Given that the Tesla M40 is the dominant accelerator for hyperscale machine learning, IBM compared two-socket Xeon machines using the M40s over PCI-Express links to a two-socket Power8 machine using NVLink to hook to four Tesla P100s using the SXM2 ports. Here is what it looks like:
On the left hand side, IBM is comparing a machine using two ten-core “Broadwell” Xeon E5-2640 v4 processors running at 2.6 GHz with 512 GB of memory and four of the M40 accelerators running the AlexNet image recognition software and the Caffe framework. The Power8 machine has two ten-core processors running at 2.9 GHz (this is the merchant version of the chip, slower than the one IBM sells in its plain vanilla systems) with 512 GB of main memory and four of the P100 cards. The IBM machine is 2.2X faster at running the AlexNet neural network training algorithm. (But the 50 percent accuracy seems a bit low, if you ask us.) On the right hand side of this chart, IBM is comparing the BVLC variant of Caffe to its own IBM Caffe variant and the Xeon machine has eight M40 cards, hitting the practical maximum of the typical enterprise and hyperscale server. (We are aware that some machines are cramming in sixteen GPU accelerators. But that power density is not possible at a lot of enterprises.) In any event the Minsky server bests the Xeon plus M40 box by about 24 percent. What is missing here, of course, is any mention of the cost of the two machines. (We will be trying to hunt this down.) We suspect that the P100s cost twice as much as the M40s but do twice the work, for a big increase in space, power, and cooling savings.
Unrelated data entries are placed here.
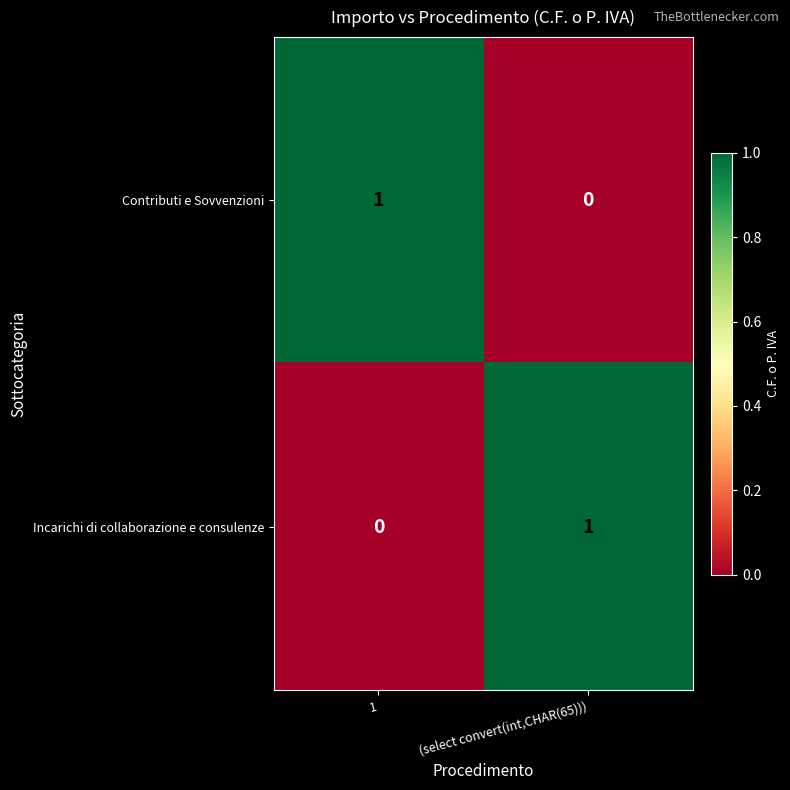

At which label does Contributi e Sovvenzioni reach its minimum?

(select convert(int,CHAR(65)))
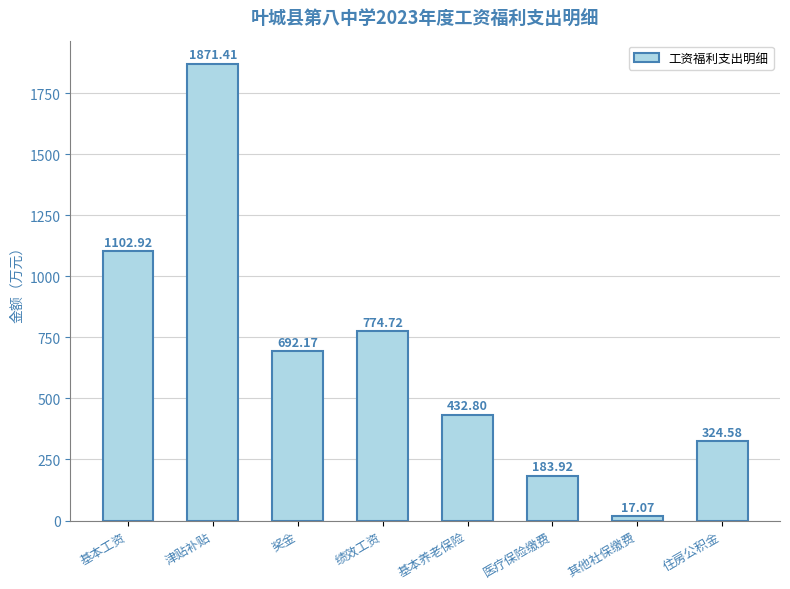

Rank the categories by value from highest to lowest.

津贴补贴, 基本工资, 绩效工资, 奖金, 基本养老保险, 住房公积金, 医疗保险缴费, 其他社保缴费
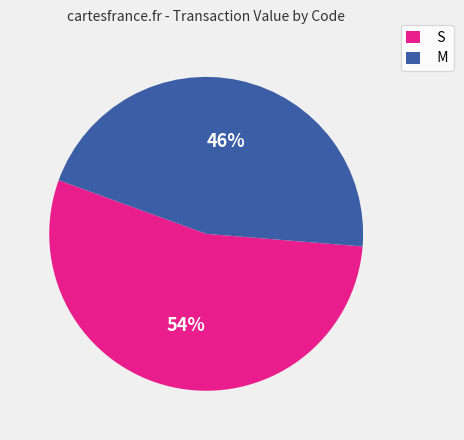

Is there any slice that represents more than half of the pie?

Yes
Lest We Forget The HPC Side Of Minsky
The technical name of the Minsky server is the Power Systems LC for HPC, and that means it is intended for traditional HPC workloads. Moreover, Gupta confirms what we already expect: That enterprises will want to have one platform for GPU acceleration, whether it is for simulations, machine learning, database acceleration, or analytics.
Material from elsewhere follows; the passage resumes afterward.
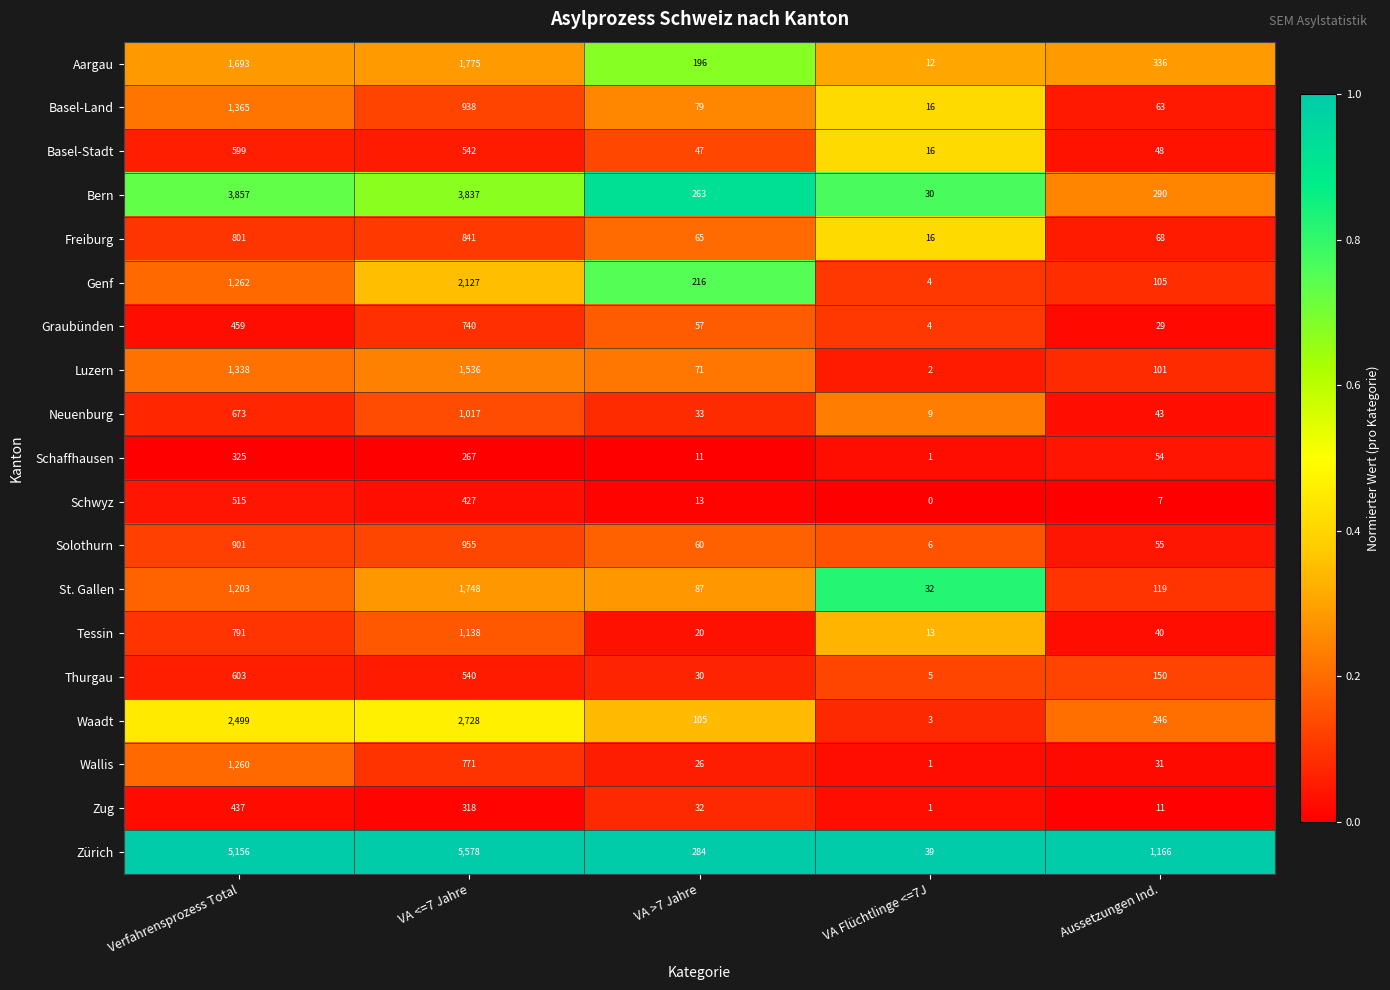

What is the spread (max minus min) of values at VA Flüchtlinge <=7J?

39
To show off the capabilities of the Minsky machine, IBM trotted out some of its own benchmark tests:
As you can see, depending on the workload, the performance gains range from around 50 percent to 150 percent. The above comparison uses four Tesla K80 dual-GPU accelerators from Nvidia on a two-socket Xeon server and pits that machine against a two-socket Power8 machine with four Tesla P100 SXM2 modules welded onto the motherboard. Gupta says that a system with two CPUs and four GPU accelerator cards is the sweet spot in the enterprise and HPC market right now, hence this comparison.
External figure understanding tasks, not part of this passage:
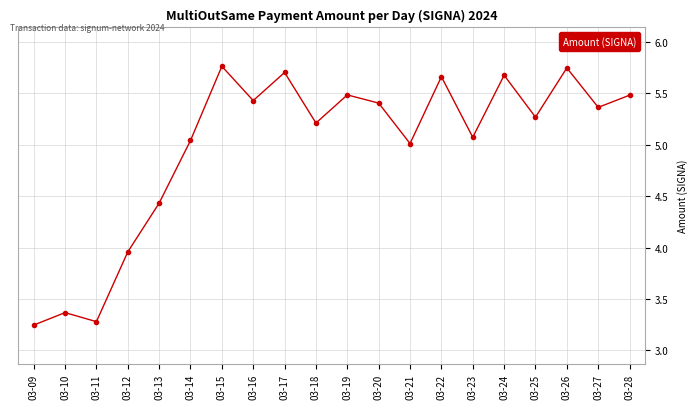

What is the difference between the maximum and minimum values?

2.5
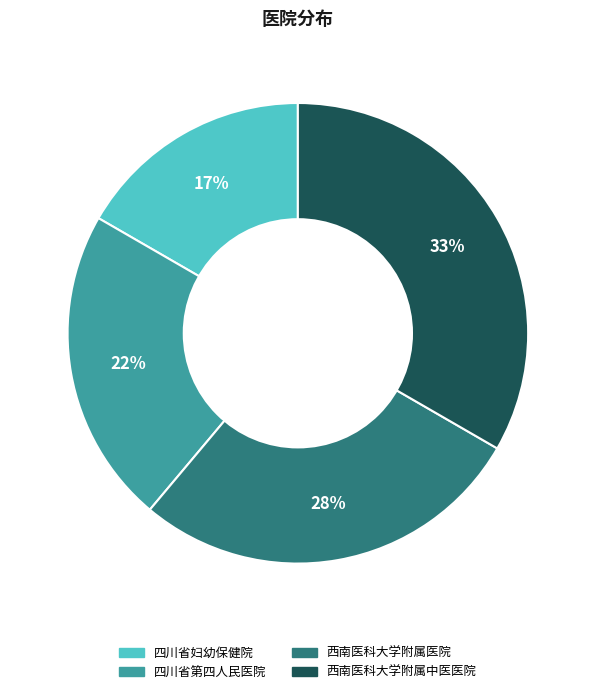

What is the largest slice in the pie chart?

西南医科大学附属中医医院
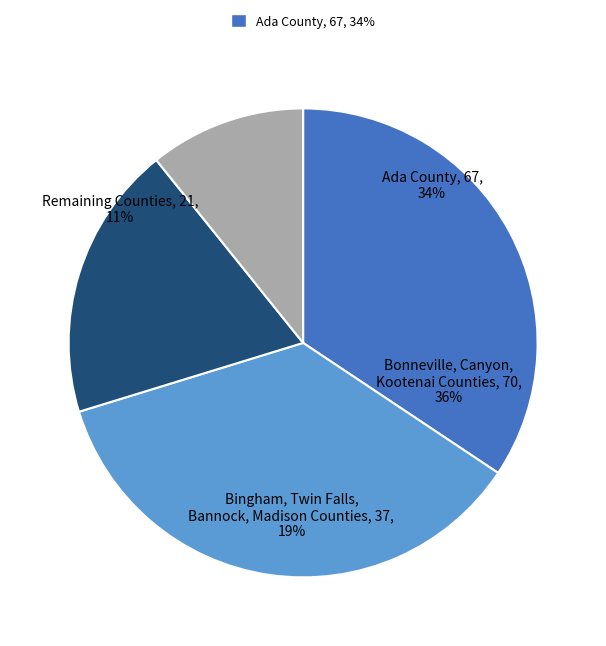

The Payette County slice represents 1% of the pie. True or false?

False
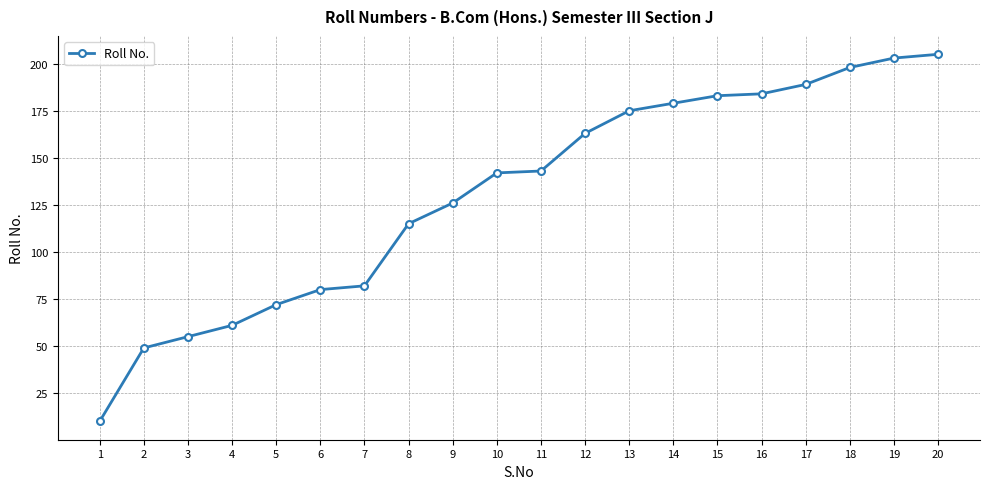

What is the difference between the values at 5 and 12?

91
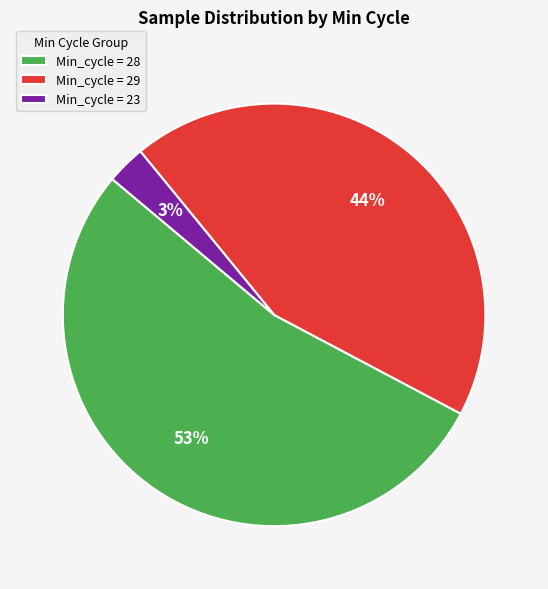

To the nearest percent, what is the average slice percentage?

33%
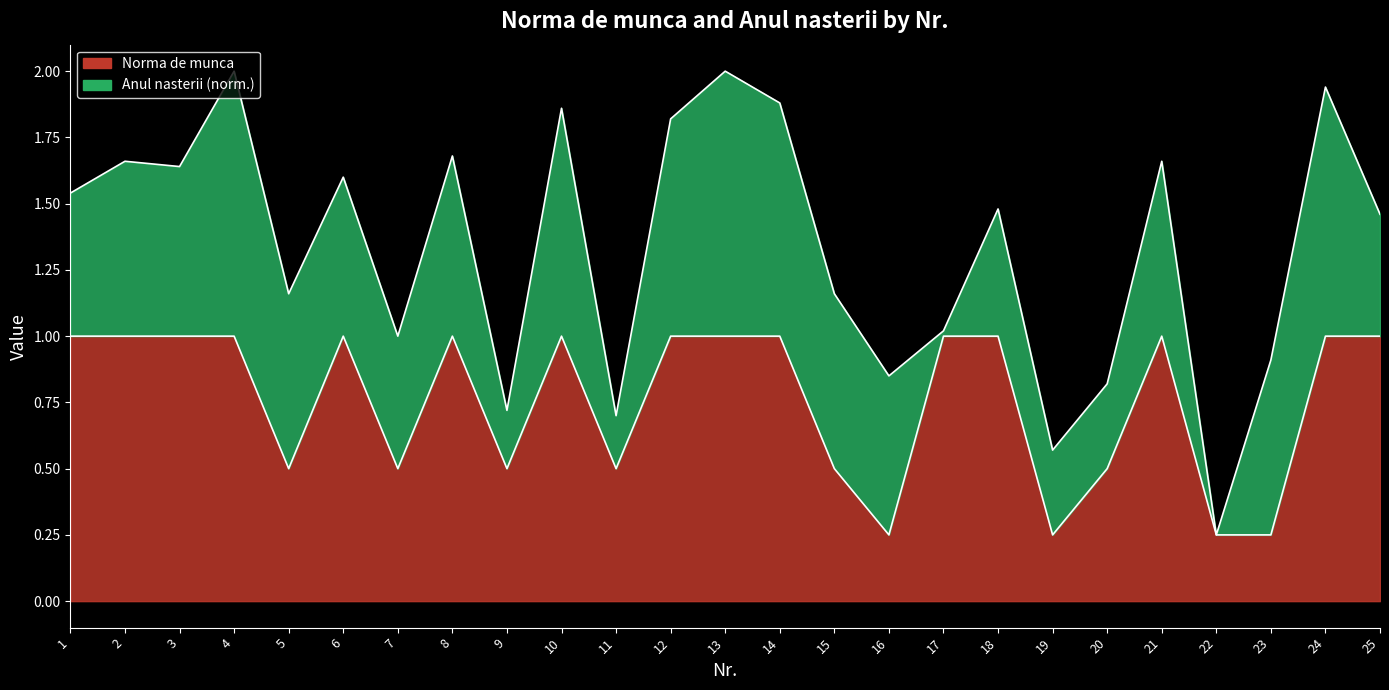

What is the sum of the values at 2 and 22?

1.2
Perhaps as significant as the boost in performance that comes through the combination of the Power8 chip, NVLink, and the Tesla P100 SXM2s is the availability of HPC software to take advantage of it. Gupta says that there are hundreds of HPC applications now available on Power iron running Linux, and that eight of the top ten applications in the traditional HPC arena are running on Power with an important one, ANSYS Fluent, coming soon. It is a pity that more of the traditional HPC code is not open source, or else IBM might be able to put together a stack called PowerHPC and do the work itself. Presumably, those codes that have used CUDA to offload calculations from X86 processors to GPUs can be recompiled and work well with the Power-GPU combination without too much tuning.